## Written task
Only a number is wanted: how many lines in the records below contain "site"?

(Data items)
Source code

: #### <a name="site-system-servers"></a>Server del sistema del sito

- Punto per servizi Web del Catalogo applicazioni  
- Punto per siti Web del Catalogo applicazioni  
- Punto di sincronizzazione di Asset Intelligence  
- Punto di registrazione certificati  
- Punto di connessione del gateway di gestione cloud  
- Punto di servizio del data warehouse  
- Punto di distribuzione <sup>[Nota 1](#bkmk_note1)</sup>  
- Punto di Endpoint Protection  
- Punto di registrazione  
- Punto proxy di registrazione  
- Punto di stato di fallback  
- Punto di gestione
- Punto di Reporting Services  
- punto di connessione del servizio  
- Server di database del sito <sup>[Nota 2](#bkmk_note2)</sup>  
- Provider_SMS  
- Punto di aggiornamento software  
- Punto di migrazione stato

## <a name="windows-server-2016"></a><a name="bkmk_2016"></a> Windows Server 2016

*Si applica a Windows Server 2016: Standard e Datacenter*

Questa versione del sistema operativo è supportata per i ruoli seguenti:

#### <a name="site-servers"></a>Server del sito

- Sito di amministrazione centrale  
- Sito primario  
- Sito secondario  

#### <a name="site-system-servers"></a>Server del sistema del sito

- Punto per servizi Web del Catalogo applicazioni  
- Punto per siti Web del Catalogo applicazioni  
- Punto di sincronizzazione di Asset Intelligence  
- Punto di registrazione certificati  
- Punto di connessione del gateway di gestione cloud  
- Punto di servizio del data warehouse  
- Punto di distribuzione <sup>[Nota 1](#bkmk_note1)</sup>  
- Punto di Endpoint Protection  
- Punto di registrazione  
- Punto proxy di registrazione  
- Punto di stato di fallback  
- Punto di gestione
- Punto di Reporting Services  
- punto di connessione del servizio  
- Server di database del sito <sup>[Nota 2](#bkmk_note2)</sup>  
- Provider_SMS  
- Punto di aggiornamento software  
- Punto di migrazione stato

## Result of the task
3